TEXT:
=-=-=

This notebook contains the different machine learning models on which the training data of the <i>food-101</i> dataset will be trained on. Algorithms with different complexities will be used here. Its always a good practice to start with simplest model and later trying complex ones. But before we get our hands dirty with modeling, one more step lies between EDA and modeling which is Feature Engineering. In a usual scenario, feature engineering should get its separate notebook but because the dataset is already clean, images are already arranged in proper folders, all food items have 1000 images(except for one data object as seen in EDA), and data is well split into training and test set so, there is not much to do in feature engineering. Also, if we have to make some changes in the dataset it might be based on the model we choose. 

Starting the first model.
# Support Vector Machine 

Support vector machine is discriminative classifier formally defined by a separating hyperplane.

<i>SVM</i> is one of the simples models that we can you for classification. Images of different size could impact the learning of <i>SVM</i>. However, this is just an assumption. To see if this assumption holds we can train SVM on 2 datasets and evaluate the performance. To achieve this let's create a copy dataset where all the images are stored as square and of size <b>300x300</b>. 

### Feature engineering for SVM

Converting the rectangular images to square can be achieved through two ways. Either by shrinking the dimensions or cutting them out. Resizing the dimension will keep all the information but will move the image away from real world example. For example, let's see how the smallest image in the dataset will look like if we resize it to be square. 

<b>Original Image</b>

In [None]:
from matplotlib import pyplot as plt
from PIL import Image

%matplotlib inline

image = Image.open('../../data/raw/food-101/images/macarons/3247436.jpg')
plt.imshow(image)
plt.show()

<b>Resized Image</b>

In [None]:
import numpy as np

# Taking square root of the length * breath
sqrWidth = np.ceil(np.sqrt(image.size[0] * image.size[1])).astype(int) 
im_resize = image.resize((sqrWidth, sqrWidth))
plt.imshow(im_resize)
plt.show()

This looks quite bad but still holds the information about the food. Let's see what happens when we cut the extra dimensions to make the image square.

In [None]:
# Create a new square white image with dimenion equal to smaller side of original image
# then paste the original image over the white image
def make_square(image, max_size=150, fill_color=(0, 0, 0, 0)):
    x, y = image.size
    size = min(max_size, x, y)

=-=-=

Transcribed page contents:
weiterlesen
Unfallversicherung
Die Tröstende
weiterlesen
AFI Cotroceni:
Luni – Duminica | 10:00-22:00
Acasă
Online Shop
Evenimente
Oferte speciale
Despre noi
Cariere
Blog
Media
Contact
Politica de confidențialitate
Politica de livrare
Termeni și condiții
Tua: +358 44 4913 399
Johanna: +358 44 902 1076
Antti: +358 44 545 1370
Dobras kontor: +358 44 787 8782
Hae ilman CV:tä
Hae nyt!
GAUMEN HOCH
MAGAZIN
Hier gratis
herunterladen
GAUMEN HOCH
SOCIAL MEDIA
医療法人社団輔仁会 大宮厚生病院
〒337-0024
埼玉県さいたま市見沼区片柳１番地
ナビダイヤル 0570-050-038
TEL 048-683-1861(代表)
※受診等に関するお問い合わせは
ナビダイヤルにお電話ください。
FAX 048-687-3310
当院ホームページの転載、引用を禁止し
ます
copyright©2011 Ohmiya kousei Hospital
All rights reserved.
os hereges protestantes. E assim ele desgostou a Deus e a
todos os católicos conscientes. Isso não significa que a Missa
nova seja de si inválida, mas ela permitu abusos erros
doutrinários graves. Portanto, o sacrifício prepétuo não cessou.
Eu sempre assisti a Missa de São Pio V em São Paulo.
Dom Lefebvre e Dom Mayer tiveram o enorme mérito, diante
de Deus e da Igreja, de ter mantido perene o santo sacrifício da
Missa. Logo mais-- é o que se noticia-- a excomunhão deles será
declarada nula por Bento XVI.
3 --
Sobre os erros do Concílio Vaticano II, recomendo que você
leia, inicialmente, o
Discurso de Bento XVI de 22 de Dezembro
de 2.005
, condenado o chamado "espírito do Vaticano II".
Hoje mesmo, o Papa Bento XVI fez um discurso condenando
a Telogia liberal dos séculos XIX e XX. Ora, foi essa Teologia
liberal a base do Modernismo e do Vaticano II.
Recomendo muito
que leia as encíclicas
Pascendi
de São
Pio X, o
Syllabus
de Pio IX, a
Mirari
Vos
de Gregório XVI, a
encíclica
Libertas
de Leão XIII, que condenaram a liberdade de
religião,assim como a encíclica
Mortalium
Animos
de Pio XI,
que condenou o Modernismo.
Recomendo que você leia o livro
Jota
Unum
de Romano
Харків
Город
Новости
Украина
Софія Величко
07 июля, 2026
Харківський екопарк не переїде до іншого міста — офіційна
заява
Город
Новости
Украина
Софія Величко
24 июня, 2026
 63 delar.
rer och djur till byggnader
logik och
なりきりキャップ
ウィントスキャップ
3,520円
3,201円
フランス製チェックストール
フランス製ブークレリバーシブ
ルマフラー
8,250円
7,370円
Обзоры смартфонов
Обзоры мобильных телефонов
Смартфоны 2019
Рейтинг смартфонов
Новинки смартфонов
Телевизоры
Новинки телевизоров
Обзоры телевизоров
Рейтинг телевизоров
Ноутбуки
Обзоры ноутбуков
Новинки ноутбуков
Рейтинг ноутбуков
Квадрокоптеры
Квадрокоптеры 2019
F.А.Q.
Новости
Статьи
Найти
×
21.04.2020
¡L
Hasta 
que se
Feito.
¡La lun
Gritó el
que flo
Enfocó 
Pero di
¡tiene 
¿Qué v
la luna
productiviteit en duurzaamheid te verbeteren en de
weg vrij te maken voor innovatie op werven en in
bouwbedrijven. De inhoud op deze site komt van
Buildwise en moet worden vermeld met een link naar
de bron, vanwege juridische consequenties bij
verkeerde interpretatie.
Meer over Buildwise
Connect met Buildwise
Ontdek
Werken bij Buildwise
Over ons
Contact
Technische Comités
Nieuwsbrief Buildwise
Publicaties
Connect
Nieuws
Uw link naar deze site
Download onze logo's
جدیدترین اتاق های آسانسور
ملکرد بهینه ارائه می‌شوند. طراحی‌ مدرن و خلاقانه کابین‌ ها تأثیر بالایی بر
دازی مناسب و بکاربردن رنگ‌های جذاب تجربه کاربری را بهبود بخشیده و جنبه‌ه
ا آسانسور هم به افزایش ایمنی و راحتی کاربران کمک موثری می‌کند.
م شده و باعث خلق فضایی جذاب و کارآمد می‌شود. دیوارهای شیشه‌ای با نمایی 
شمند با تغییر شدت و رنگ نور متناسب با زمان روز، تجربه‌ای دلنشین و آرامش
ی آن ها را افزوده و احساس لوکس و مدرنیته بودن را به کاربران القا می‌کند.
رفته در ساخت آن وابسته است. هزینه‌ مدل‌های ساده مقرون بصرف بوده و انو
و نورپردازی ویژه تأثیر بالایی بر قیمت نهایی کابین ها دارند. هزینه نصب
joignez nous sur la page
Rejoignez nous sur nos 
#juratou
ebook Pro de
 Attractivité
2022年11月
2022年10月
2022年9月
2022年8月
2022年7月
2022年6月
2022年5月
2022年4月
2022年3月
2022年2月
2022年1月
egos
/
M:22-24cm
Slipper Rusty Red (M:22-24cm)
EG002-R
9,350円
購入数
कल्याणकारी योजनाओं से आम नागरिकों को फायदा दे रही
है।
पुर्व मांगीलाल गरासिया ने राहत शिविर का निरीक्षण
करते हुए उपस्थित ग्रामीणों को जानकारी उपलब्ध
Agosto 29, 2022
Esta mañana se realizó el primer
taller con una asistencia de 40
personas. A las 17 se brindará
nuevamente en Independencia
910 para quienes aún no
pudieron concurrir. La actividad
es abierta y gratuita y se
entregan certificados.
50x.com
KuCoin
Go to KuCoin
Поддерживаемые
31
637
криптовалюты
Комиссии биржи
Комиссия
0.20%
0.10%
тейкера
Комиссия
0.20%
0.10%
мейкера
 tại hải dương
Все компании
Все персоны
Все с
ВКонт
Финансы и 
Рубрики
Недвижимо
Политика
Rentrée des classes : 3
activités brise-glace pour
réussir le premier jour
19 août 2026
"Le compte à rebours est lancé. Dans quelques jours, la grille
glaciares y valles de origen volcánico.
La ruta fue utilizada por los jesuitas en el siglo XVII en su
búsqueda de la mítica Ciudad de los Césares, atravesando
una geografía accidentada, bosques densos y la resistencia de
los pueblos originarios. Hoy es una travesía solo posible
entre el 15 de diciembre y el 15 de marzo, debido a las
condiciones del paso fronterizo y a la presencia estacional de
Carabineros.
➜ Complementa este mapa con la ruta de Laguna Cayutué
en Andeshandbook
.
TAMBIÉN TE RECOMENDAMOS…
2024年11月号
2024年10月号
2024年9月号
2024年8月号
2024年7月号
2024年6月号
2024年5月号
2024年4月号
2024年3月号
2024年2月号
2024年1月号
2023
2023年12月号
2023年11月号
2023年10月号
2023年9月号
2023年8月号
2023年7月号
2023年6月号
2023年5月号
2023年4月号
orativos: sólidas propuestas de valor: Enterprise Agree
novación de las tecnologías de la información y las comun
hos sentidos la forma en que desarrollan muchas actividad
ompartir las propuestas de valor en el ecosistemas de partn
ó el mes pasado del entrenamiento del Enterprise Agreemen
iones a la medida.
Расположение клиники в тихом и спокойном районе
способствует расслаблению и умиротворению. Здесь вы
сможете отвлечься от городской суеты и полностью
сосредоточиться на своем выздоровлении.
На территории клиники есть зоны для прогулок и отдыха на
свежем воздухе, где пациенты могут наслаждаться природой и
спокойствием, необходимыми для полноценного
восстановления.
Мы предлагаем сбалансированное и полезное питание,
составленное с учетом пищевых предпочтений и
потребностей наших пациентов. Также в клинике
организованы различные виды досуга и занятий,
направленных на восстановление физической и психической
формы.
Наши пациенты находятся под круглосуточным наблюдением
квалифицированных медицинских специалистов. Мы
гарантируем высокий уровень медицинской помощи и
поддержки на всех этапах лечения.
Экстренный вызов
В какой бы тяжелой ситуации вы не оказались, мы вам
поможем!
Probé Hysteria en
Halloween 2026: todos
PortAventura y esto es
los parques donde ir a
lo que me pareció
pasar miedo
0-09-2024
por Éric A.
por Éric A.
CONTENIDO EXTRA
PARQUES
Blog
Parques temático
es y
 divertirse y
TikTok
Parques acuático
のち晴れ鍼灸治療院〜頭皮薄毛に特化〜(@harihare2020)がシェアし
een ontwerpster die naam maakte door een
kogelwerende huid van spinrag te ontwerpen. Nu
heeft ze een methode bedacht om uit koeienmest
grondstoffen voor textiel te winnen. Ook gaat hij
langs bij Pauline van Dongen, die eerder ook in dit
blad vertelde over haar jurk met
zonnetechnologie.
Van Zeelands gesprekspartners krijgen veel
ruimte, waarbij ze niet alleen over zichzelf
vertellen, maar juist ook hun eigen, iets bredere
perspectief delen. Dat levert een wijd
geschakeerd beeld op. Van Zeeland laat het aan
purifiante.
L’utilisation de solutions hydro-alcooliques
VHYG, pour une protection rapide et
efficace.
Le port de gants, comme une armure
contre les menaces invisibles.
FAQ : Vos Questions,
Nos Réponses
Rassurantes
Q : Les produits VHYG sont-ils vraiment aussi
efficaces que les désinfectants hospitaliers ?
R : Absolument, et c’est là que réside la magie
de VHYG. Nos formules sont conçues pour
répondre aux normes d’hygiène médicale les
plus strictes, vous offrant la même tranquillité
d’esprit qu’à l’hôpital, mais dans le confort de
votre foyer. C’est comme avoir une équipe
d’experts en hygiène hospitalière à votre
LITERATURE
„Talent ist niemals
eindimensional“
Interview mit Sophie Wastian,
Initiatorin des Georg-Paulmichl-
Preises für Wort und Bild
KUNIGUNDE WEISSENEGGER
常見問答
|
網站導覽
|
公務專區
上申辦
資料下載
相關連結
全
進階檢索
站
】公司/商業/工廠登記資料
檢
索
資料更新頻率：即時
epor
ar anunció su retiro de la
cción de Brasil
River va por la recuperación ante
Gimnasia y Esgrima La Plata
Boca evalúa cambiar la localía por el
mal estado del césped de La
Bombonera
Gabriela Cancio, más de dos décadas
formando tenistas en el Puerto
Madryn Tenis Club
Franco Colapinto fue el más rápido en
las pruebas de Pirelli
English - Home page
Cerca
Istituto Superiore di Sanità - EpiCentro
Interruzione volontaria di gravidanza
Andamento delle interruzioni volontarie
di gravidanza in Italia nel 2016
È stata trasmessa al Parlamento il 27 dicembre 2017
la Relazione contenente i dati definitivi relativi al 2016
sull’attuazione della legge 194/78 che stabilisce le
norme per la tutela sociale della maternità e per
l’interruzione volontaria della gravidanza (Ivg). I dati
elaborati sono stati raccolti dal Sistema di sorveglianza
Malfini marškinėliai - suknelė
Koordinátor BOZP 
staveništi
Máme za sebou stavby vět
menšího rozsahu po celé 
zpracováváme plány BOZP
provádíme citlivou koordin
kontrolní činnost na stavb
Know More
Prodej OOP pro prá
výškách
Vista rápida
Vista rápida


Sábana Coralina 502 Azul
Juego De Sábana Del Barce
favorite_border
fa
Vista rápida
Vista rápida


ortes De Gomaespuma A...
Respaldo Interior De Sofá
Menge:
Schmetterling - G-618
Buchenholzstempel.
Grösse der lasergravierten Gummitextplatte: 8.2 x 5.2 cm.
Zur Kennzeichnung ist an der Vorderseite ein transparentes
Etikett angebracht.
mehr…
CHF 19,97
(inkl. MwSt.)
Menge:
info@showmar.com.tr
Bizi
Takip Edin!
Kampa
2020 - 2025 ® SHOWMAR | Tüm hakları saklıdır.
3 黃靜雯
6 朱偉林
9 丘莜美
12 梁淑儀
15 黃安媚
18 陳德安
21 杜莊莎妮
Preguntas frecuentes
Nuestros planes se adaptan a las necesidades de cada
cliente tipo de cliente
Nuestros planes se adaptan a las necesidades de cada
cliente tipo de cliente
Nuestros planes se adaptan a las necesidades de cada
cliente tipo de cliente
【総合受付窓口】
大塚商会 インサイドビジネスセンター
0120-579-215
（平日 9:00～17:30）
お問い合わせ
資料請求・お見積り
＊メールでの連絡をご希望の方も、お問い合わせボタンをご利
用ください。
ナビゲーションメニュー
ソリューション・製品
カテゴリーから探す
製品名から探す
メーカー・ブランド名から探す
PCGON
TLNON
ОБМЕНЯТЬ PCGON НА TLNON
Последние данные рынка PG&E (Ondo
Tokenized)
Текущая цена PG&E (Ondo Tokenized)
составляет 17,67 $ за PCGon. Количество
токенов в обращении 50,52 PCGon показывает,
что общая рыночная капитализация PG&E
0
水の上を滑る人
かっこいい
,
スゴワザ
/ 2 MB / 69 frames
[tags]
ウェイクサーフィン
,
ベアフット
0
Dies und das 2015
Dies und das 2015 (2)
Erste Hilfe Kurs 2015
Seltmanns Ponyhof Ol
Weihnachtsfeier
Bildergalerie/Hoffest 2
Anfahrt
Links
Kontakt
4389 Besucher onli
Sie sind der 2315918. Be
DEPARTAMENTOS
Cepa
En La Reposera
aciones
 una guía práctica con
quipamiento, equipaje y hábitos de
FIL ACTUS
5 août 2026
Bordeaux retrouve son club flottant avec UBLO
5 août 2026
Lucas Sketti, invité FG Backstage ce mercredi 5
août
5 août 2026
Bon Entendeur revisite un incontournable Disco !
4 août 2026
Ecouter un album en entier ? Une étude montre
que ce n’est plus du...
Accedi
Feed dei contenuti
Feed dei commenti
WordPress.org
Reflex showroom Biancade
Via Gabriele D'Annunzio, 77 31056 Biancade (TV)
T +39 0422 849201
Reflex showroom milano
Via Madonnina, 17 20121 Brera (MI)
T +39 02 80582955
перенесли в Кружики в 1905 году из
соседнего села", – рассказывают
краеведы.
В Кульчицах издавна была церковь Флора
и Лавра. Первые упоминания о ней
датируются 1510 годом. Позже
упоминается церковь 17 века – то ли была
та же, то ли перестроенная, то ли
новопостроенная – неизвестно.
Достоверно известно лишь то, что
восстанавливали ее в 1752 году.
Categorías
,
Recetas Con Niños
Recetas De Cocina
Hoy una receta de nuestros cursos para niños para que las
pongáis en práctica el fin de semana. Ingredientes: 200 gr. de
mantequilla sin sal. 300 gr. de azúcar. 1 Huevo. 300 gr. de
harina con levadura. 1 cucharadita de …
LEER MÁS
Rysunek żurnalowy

=-=-=

WHAT NEEDS TO BE DONE: Carry on the food-101 modeling notebook, which appears before the material, starting from the point where it stops.

TASK ANSWER:
    new_im = Image.new('RGBA', (size, size), fill_color)
    new_im.paste(image, (int((size - x) / 2), int((size - y) / 2)))
    return new_im

new_image = make_square(image)
plt.imshow(new_image)
plt.show()

This looks more like a real image, infact this image removes noise from the original image. However, we lose information while cropping the image. 

For the later method of cropping an image we can do a little variation and create a new kind of square image. Instead of using the smaller side of the image, we can use the longer one and fill the extra space with black or white color to generate a square image.

In [None]:
# Create a new square white image with dimenion equal to smaller side of original image
# then paste the original image over the white image
def make_big_square(image, min_size=256, fill_color=(0, 0, 0)):
    x, y = image.size
    size = max(min_size, x, y)
    new_im = Image.new('RGBA', (size, size), fill_color)
    new_im.paste(image, (int((size - x) / 2), int((size - y) / 2)))
    return new_im

new_image = make_square(image)
plt.imshow(new_image)
plt.show()

This keeps all the information and convert the image to square but adds lot more information. We don't know whether this helps with learning or not. We can create new dataset of images in this format as well.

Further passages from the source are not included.